Output every line of text in the data below as a JSON list of strings, one string per line, skipping blank lines and leaving the pictures out.

DATASET EXTRACT:
++++++++
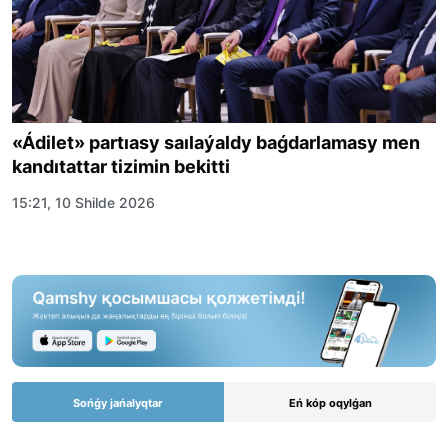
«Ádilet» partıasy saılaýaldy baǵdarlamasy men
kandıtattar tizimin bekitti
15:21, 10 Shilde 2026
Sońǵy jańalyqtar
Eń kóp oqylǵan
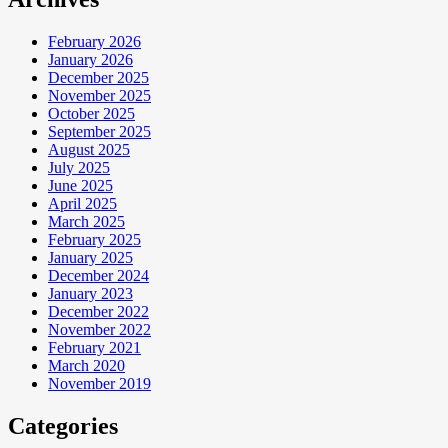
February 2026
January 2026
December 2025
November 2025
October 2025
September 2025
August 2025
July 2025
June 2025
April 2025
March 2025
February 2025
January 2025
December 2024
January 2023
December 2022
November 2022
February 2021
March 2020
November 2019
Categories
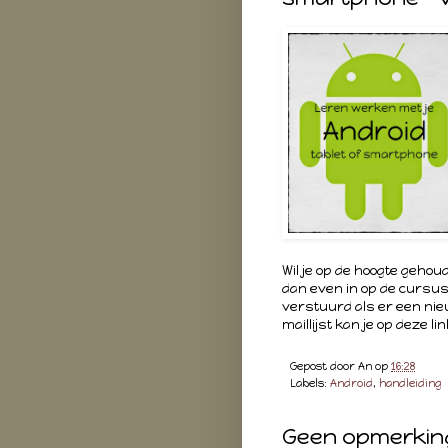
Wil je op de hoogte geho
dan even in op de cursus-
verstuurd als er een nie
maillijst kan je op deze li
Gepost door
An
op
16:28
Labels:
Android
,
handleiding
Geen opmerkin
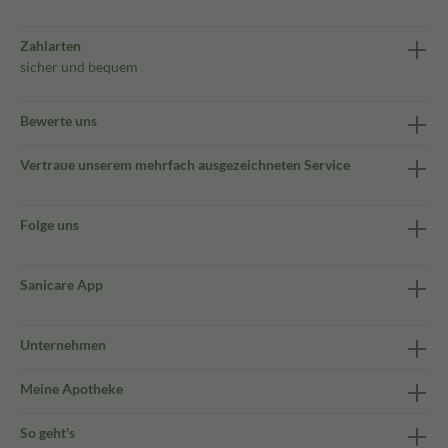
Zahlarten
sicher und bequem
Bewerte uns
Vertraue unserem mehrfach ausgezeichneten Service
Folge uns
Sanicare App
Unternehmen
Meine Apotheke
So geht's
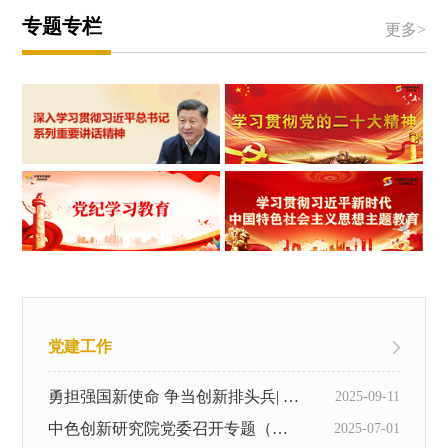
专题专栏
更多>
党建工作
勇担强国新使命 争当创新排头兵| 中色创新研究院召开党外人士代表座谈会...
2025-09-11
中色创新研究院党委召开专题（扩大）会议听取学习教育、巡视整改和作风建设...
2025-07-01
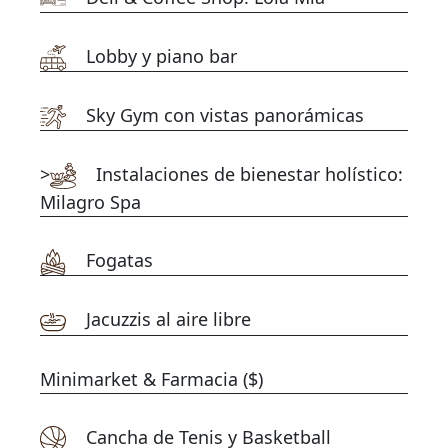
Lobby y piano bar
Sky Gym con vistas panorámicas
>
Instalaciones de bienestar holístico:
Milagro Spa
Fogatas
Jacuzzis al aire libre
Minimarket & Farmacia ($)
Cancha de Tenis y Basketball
++++++++
ANSWER SECTION:
[
  "«Ádilet» partıasy saılaýaldy baǵdarlamasy men",
  "kandıtattar tizimin bekitti",
  "15:21, 10 Shilde 2026",
  "Sońǵy jańalyqtar",
  "Eń kóp oqylǵan",
  "February 2026",
  "January 2026",
  "December 2025",
  "November 2025",
  "October 2025",
  "September 2025",
  "August 2025",
  "July 2025",
  "June 2025",
  "April 2025",
  "March 2025",
  "February 2025",
  "January 2025",
  "December 2024",
  "January 2023",
  "December 2022",
  "November 2022",
  "February 2021",
  "March 2020",
  "November 2019",
  "Categories",
  "Wil je op de hoogte geho",
  "dan even in op de cursus-",
  "verstuurd als er een nie",
  "maillijst kan je op deze li",
  "Gepost door",
  "An",
  "op",
  "16:28",
  "Labels:",
  "Android",
  ",",
  "handleiding",
  "Geen opmerkin",
  "Zahlarten",
  "sicher und bequem",
  "Bewerte uns",
  "Vertraue unserem mehrfach ausgezeichneten Service",
  "Folge uns",
  "Sanicare App",
  "Unternehmen",
  "Meine Apotheke",
  "So geht's",
  "专题专栏",
  "更多>",
  "党建工作",
  "勇担强国新使命 争当创新排头兵| 中色创新研究院召开党外人士代表座谈会...",
  "2025-09-11",
  "中色创新研究院党委召开专题（扩大）会议听取学习教育、巡视整改和作风建设...",
  "2025-07-01",
  "Lobby y piano bar",
  "Sky Gym con vistas panorámicas",
  ">",
  "Instalaciones de bienestar holístico:",
  "Milagro Spa",
  "Fogatas",
  "Jacuzzis al aire libre",
  "Minimarket & Farmacia ($)",
  "Cancha de Tenis y Basketball"
]